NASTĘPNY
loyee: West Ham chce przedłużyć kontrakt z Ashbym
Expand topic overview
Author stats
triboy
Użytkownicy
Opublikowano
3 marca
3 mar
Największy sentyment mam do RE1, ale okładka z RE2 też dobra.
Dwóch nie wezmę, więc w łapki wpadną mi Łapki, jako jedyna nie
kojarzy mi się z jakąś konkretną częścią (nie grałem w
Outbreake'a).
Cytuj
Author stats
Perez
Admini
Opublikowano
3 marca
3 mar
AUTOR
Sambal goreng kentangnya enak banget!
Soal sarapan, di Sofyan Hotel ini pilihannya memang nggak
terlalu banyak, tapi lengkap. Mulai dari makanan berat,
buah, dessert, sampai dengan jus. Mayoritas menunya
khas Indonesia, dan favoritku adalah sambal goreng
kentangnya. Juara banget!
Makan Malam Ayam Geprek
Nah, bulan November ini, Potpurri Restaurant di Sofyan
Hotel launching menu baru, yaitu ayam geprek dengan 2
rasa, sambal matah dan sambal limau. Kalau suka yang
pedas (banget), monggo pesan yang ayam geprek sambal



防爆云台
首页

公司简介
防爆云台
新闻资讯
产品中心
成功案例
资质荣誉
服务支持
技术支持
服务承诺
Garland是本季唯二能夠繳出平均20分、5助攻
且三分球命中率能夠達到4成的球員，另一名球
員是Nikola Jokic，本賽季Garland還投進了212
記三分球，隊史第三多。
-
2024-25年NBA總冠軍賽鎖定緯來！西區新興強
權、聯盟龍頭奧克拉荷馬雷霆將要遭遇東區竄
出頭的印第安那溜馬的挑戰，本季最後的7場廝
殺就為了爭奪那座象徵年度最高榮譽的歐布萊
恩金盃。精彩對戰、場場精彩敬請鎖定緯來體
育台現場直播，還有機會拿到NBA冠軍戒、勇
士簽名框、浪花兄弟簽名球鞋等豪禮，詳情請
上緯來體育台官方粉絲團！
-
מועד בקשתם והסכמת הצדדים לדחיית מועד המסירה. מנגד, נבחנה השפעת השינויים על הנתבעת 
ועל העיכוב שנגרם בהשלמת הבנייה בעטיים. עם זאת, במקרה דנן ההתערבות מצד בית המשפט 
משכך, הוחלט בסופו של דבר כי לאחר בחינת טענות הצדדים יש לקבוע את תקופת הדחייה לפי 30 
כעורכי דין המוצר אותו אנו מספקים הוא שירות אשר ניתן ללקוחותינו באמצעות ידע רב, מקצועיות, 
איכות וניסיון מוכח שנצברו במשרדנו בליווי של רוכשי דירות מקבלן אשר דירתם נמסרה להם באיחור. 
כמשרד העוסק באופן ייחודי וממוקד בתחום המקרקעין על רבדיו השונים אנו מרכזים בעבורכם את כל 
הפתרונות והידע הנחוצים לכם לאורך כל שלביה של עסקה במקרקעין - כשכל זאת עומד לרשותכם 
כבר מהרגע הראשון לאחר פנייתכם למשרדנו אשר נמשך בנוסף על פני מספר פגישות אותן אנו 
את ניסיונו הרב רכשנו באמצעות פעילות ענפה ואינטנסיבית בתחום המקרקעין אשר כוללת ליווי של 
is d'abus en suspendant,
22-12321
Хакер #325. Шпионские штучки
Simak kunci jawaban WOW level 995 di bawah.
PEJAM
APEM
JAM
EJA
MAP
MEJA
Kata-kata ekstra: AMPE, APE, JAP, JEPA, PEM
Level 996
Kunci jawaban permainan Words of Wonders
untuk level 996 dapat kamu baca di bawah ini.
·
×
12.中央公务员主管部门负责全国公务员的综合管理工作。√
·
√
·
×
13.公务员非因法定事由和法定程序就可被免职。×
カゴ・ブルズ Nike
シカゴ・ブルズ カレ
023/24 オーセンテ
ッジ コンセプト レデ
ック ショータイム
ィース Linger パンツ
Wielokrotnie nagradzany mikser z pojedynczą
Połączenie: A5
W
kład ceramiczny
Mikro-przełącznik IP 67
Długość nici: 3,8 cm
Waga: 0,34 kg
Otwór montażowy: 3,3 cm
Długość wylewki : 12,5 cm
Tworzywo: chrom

------

- _WORK REQUEST_
Whenever a line in the listing above includes the word "Hotel", return that line.

- _ANSWER BELOW_
Soal sarapan, di Sofyan Hotel ini pilihannya memang nggak
Hotel launching menu baru, yaitu ayam geprek dengan 2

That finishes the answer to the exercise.